[Data supplied Boundary: Start]
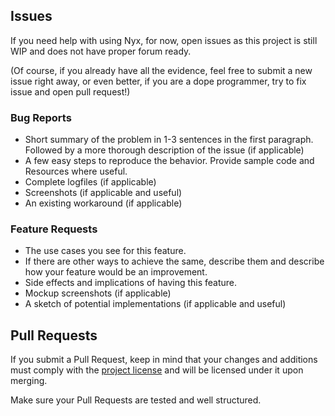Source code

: ## Issues

If you need help with using Nyx, for now, open issues as this project is still WIP and does not have proper forum ready.

(Of course, if you already have all the evidence, feel free to submit a new issue right away, or even better, if you are a dope programmer, try to fix issue and open pull request!)

### Bug Reports

- Short summary of the problem in 1-3 sentences in the first paragraph. Followed by a more thorough description of the issue (if applicable)
- A few easy steps to reproduce the behavior. Provide sample code and Resources where useful.
- Complete logfiles (if applicable)
- Screenshots (if applicable and useful)
- An existing workaround (if applicable)

### Feature Requests

- The use cases you see for this feature.
- If there are other ways to achieve the same, describe them and describe how your feature would be an improvement.
- Side effects and implications of having this feature.
- Mockup screenshots (if applicable)
- A sketch of potential implementations (if applicable and useful)

## Pull Requests

If you submit a Pull Request, keep in mind that your changes and additions must comply with the [project license](https://github.com/joffarex/Nyx/blob/main/LICENSE) and will be licensed under it upon merging.

Make sure your Pull Requests are tested and well structured.
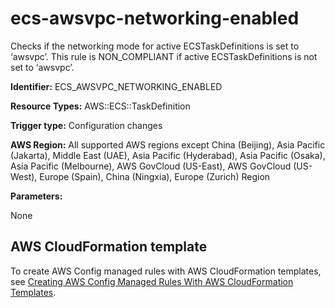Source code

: # ecs\-awsvpc\-networking\-enabled<a name="ecs-awsvpc-networking-enabled"></a>

Checks if the networking mode for active ECSTaskDefinitions is set to ‘awsvpc’\. This rule is NON\_COMPLIANT if active ECSTaskDefinitions is not set to ‘awsvpc’\. 

**Identifier:** ECS\_AWSVPC\_NETWORKING\_ENABLED

**Resource Types:** AWS::ECS::TaskDefinition

**Trigger type:** Configuration changes

**AWS Region:** All supported AWS regions except China \(Beijing\), Asia Pacific \(Jakarta\), Middle East \(UAE\), Asia Pacific \(Hyderabad\), Asia Pacific \(Osaka\), Asia Pacific \(Melbourne\), AWS GovCloud \(US\-East\), AWS GovCloud \(US\-West\), Europe \(Spain\), China \(Ningxia\), Europe \(Zurich\) Region

**Parameters:**

None  

## AWS CloudFormation template<a name="w2aac12c33c15b9d235c17"></a>

To create AWS Config managed rules with AWS CloudFormation templates, see [Creating AWS Config Managed Rules With AWS CloudFormation Templates](aws-config-managed-rules-cloudformation-templates.md)\.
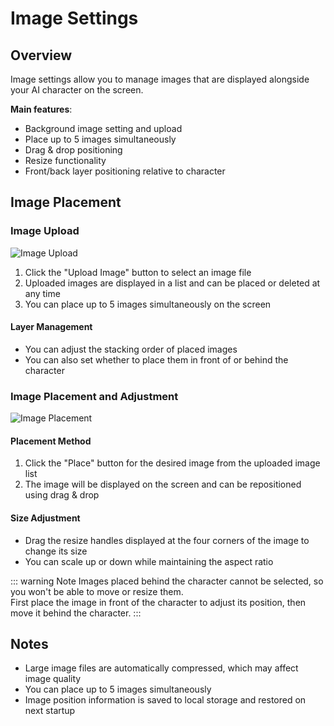 # Image Settings

## Overview

Image settings allow you to manage images that are displayed alongside your AI character on the screen.

**Main features**:
- Background image setting and upload
- Place up to 5 images simultaneously
- Drag & drop positioning
- Resize functionality
- Front/back layer positioning relative to character

## Image Placement

### Image Upload

![Image Upload](/images/image_2dasd.png)

1. Click the "Upload Image" button to select an image file
2. Uploaded images are displayed in a list and can be placed or deleted at any time
3. You can place up to 5 images simultaneously on the screen

#### Layer Management
- You can adjust the stacking order of placed images
- You can also set whether to place them in front of or behind the character



### Image Placement and Adjustment

![Image Placement](/images/image_af3s4.png)

#### Placement Method
1. Click the "Place" button for the desired image from the uploaded image list
2. The image will be displayed on the screen and can be repositioned using drag & drop

#### Size Adjustment
- Drag the resize handles displayed at the four corners of the image to change its size
- You can scale up or down while maintaining the aspect ratio

::: warning Note
Images placed behind the character cannot be selected, so you won't be able to move or resize them.<br>
First place the image in front of the character to adjust its position, then move it behind the character.
:::

## Notes

- Large image files are automatically compressed, which may affect image quality
- You can place up to 5 images simultaneously
- Image position information is saved to local storage and restored on next startup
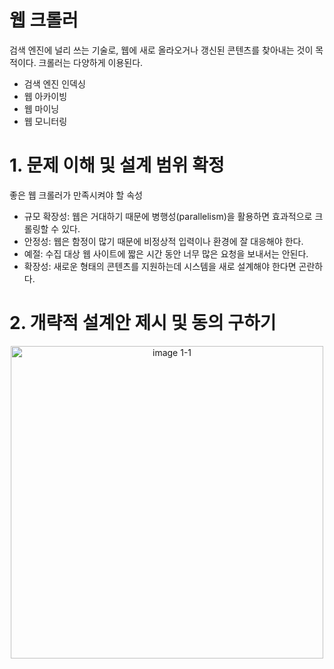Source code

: # 웹 크롤러
검색 엔진에 널리 쓰는 기술로, 웹에 새로 올라오거나 갱신된 콘텐츠를 찾아내는 것이 목적이다. 크롤러는 다양하게 이용된다.
- 검색 엔진 인덱싱
- 웹 아카이빙
- 웹 마이닝
- 웹 모니터링

# 1. 문제 이해 및 설계 범위 확정
좋은 웹 크롤러가 만족시켜야 할 속성
- 규모 확장성: 웹은 거대하기 때문에 병행성(parallelism)을 활용하면 효과적으로 크롤링할 수 있다.
- 안정성: 웹은 함정이 많기 때문에 비정상적 입력이나 환경에 잘 대응해야 한다.
- 예절: 수집 대상 웹 사이트에 짧은 시간 동안 너무 많은 요청을 보내서는 안된다.
- 확장성: 새로운 형태의 콘텐츠를 지원하는데 시스템을 새로 설계해야 한다면 곤란하다.
  
# 2. 개략적 설계안 제시 및 동의 구하기

<p align="center"><img width="500" alt="image 1-1" src="https://github.com/user-attachments/assets/c76c0e28-2584-4f9b-be60-987b42a1aece"></p>


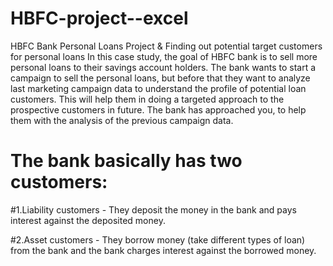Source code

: # HBFC-project--excel
HBFC Bank Personal Loans Project & Finding out potential target customers for personal loans In this case study, the goal of HBFC bank is to sell more personal loans to their savings account holders. The bank wants to start a campaign to sell the personal loans, but before that they want to analyze last marketing campaign data to understand the profile of potential loan customers. This will help them in doing a targeted approach to the prospective customers in future. The bank has approached you, to help them with the analysis of the previous campaign data.

# The bank basically has two customers:
#1.Liability customers - They deposit the money in the bank and pays interest against the deposited money.

#2.Asset customers - They borrow money (take different types of loan) from the bank and the bank charges interest against the borrowed money.
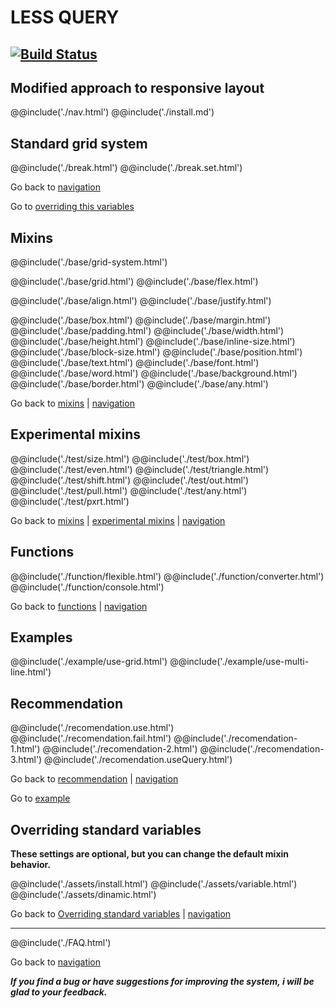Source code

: # LESS QUERY
[![Build Status](https://travis-ci.com/dasx10/less-query.svg?branch=master)](https://travis-ci.com/dasx10/less-query)
----
**Modified approach to responsive layout**
----

@@include('./nav.html')
@@include('./install.md')

## Standard grid system

@@include('./break.html')
@@include('./break.set.html')

<p>Go back to <a href="#navigation">navigation</a></p>
<p>Go to <a href="#overriding-standard-variables">overriding this variables</a></p>

## Mixins

@@include('./base/grid-system.html')

@@include('./base/grid.html')
@@include('./base/flex.html')

@@include('./base/align.html')
@@include('./base/justify.html')

@@include('./base/box.html')
@@include('./base/margin.html')
@@include('./base/padding.html')
@@include('./base/width.html')
@@include('./base/height.html')
@@include('./base/inline-size.html')
@@include('./base/block-size.html')
@@include('./base/position.html')
@@include('./base/text.html')
@@include('./base/font.html')
@@include('./base/word.html')
@@include('./base/background.html')
@@include('./base/border.html')
@@include('./base/any.html')

Go back to <a href="#mixins">mixins</a> | <a href="#navigation">navigation</a>

## Experimental mixins

@@include('./test/size.html')
@@include('./test/box.html')
@@include('./test/even.html')
@@include('./test/triangle.html')
@@include('./test/shift.html')
@@include('./test/out.html')
@@include('./test/pull.html')
@@include('./test/any.html')
@@include('./test/pxrt.html')


Go back to <a href="#mixins"> mixins</a> | <a href="#experimental-mixins">experimental mixins</a> | <a href="#navigation">navigation</a>

## Functions

@@include('./function/flexible.html')
@@include('./function/converter.html')
@@include('./function/console.html')

Go back to <a href="#functions">functions</a> | <a href="#navigation">navigation</a>

## Examples

@@include('./example/use-grid.html')
@@include('./example/use-multi-line.html')

## Recommendation

@@include('./recomendation.use.html')
@@include('./recomendation.fail.html')
@@include('./recomendation-1.html')
@@include('./recomendation-2.html')
@@include('./recomendation-3.html')
@@include('./recomendation.useQuery.html')

<p>Go back to <a href="#recommendation">recommendation</a> | <a href="#navigation">navigation</a></p>
<p>Go to <a href="#example">example</a></p>

## Overriding standard variables
**These settings are optional, but you can change the default mixin behavior.**

@@include('./assets/install.html')
@@include('./assets/variable.html')
@@include('./assets/dinamic.html')

Go back to <a href="#overriding-standard-variables">Overriding standard variables</a> | <a href="#navigation">navigation</a>

---

@@include('./FAQ.html')

Go back to <a href="#navigation">navigation</a>

***If you find a bug or have suggestions for improving the system, i will be glad to your feedback.***
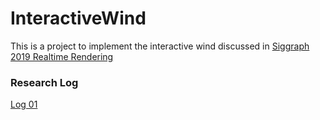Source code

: # InteractiveWind
This is a project to implement the interactive wind discussed in [Siggraph 2019 Realtime Rendering](https://advances.realtimerendering.com/s2019/index.htm)

### Research Log
[Log 01](Doc/ResearchLog/Log01.md)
[Data supplied Boundary: End]
Working from the data above, repeat exactly, and only, the lines that begin at the line containing "type:** Configuration changes" and stop after the line containing "Images placed behind"; pictures are not copied.

§ Exercise result
**Trigger type:** Configuration changes

**AWS Region:** All supported AWS regions except China \(Beijing\), Asia Pacific \(Jakarta\), Middle East \(UAE\), Asia Pacific \(Hyderabad\), Asia Pacific \(Osaka\), Asia Pacific \(Melbourne\), AWS GovCloud \(US\-East\), AWS GovCloud \(US\-West\), Europe \(Spain\), China \(Ningxia\), Europe \(Zurich\) Region

**Parameters:**

None  

## AWS CloudFormation template<a name="w2aac12c33c15b9d235c17"></a>

To create AWS Config managed rules with AWS CloudFormation templates, see [Creating AWS Config Managed Rules With AWS CloudFormation Templates](aws-config-managed-rules-cloudformation-templates.md)\.
 # Image Settings

## Overview

Image settings allow you to manage images that are displayed alongside your AI character on the screen.

**Main features**:
- Background image setting and upload
- Place up to 5 images simultaneously
- Drag & drop positioning
- Resize functionality
- Front/back layer positioning relative to character

## Image Placement

### Image Upload

![Image Upload](/images/image_2dasd.png)

1. Click the "Upload Image" button to select an image file
2. Uploaded images are displayed in a list and can be placed or deleted at any time
3. You can place up to 5 images simultaneously on the screen

#### Layer Management
- You can adjust the stacking order of placed images
- You can also set whether to place them in front of or behind the character



### Image Placement and Adjustment

![Image Placement](/images/image_af3s4.png)

#### Placement Method
1. Click the "Place" button for the desired image from the uploaded image list
2. The image will be displayed on the screen and can be repositioned using drag & drop

#### Size Adjustment
- Drag the resize handles displayed at the four corners of the image to change its size
- You can scale up or down while maintaining the aspect ratio

::: warning Note
Images placed behind the character cannot be selected, so you won't be able to move or resize them.<br>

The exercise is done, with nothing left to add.